■ **Check your understanding**
[1] In the passage about Morgan and the New Haven, what did Morgan confess to Rainsford?
[2] In the passage about Morgan and the New Haven, write out everything from "In his later" down to "men he trusted.", putting "officeholders" in place of "politicians".
[3] For the passage about Morgan and the New Haven, say whether each statement agrees with it: (a) Morgan was often away from his desk for months at a time. (b) Morgan looked closely into the details of the enterprises he backed. (c) Morgan said his second shot at judging men was usually right.

··· Text provided

Despite these insinuations, we may dismiss any notion that Morgan had any direct part in any of the financial irregularities of the New Haven. That he even had any direct knowledge of them is highly unlikely. He was a man of many and diverse affairs, absent from his desk for months at a time and preoccupied with large decisions. His way was to pick a man, trust him, and leave everything to him. If Stetson drew a report, it was all right. If Mellen said there was nothing to Brandeis' charges that the New Haven was overextended, that was enough. Morgan's judgment of men was not always reliable; he once confessed to Rainsford, “I am not a good judge of men. My first shot is sometimes right. My second never is.” He had left too much to Mellen and Mellen's henchmen.

In his later years, when he had dealt successfully with so many vast projects that almost anything bold and big appealed to him, his judgment of enterprises such as the New York, Westchester & Boston was likewise not always reliable. The idea of rounding out the New Haven system came as naturally as the idea of rounding out the Garland art collection; and if it cost a few extra millions, what did that matter? He may have gathered that some of the money would have to go in the payment of graft for the rewriting of franchises; if so, he may have dismissed this as the sort of thing you could not escape when you had to deal with such reptiles as politicians. But it was not his way to look into
details—except on the books of his own firm. It was totals he dealt with. The details were up to the men he trusted.

······
··· Exercise data

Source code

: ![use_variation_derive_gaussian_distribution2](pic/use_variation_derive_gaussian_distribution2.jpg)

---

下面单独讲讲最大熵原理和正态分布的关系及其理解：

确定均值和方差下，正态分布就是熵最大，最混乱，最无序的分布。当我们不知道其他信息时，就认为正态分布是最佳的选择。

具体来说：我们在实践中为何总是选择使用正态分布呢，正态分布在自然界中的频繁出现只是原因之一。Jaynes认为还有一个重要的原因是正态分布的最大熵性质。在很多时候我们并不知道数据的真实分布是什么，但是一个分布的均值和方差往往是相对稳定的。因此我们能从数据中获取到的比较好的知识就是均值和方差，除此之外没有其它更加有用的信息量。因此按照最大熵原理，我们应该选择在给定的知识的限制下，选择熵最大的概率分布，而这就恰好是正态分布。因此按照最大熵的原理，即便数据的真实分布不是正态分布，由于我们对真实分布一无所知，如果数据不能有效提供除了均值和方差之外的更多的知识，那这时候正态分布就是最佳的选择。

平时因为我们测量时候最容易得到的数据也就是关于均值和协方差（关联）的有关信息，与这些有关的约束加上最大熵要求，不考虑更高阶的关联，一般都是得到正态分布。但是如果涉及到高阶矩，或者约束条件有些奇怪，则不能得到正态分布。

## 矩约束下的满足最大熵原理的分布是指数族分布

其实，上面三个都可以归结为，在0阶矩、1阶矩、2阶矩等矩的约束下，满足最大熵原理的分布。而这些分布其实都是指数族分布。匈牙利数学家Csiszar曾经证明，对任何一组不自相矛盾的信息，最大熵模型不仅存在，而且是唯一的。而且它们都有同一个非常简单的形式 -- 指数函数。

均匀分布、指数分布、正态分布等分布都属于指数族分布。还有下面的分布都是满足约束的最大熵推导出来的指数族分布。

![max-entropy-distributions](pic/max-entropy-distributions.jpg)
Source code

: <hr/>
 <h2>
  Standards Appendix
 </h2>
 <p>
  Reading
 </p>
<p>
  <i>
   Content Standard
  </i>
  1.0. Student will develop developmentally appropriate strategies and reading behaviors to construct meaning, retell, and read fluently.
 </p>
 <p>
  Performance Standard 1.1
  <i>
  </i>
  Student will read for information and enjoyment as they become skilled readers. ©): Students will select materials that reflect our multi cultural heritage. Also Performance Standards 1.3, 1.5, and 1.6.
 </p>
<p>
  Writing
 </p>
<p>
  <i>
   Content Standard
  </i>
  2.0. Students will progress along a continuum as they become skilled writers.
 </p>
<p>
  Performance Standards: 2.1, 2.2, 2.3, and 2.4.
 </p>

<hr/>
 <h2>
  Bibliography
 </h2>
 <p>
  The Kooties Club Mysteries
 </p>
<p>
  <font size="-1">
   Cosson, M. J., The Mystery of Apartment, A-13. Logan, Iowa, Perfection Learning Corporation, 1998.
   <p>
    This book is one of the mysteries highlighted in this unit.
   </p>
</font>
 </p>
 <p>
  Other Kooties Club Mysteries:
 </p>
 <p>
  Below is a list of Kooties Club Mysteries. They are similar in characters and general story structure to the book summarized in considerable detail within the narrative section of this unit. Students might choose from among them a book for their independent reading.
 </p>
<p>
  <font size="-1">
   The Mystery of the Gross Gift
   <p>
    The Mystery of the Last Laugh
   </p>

······

■ **Outputs for the tasks**
[1] He confessed that he was not a good judge of men.

[2]
In his later years, when he had dealt successfully with so many vast projects that almost anything bold and big appealed to him, his judgment of enterprises such as the New York, Westchester & Boston was likewise not always reliable. The idea of rounding out the New Haven system came as naturally as the idea of rounding out the Garland art collection; and if it cost a few extra millions, what did that matter? He may have gathered that some of the money would have to go in the payment of graft for the rewriting of franchises; if so, he may have dismissed this as the sort of thing you could not escape when you had to deal with such reptiles as officeholders. But it was not his way to look into
details—except on the books of his own firm. It was totals he dealt with. The details were up to the men he trusted.

[3]
(a) Yes: "absent from his desk for months at a time."
(b) No: "it was not his way to look into details—except on the books of his own firm."
(c) No: "My second never is."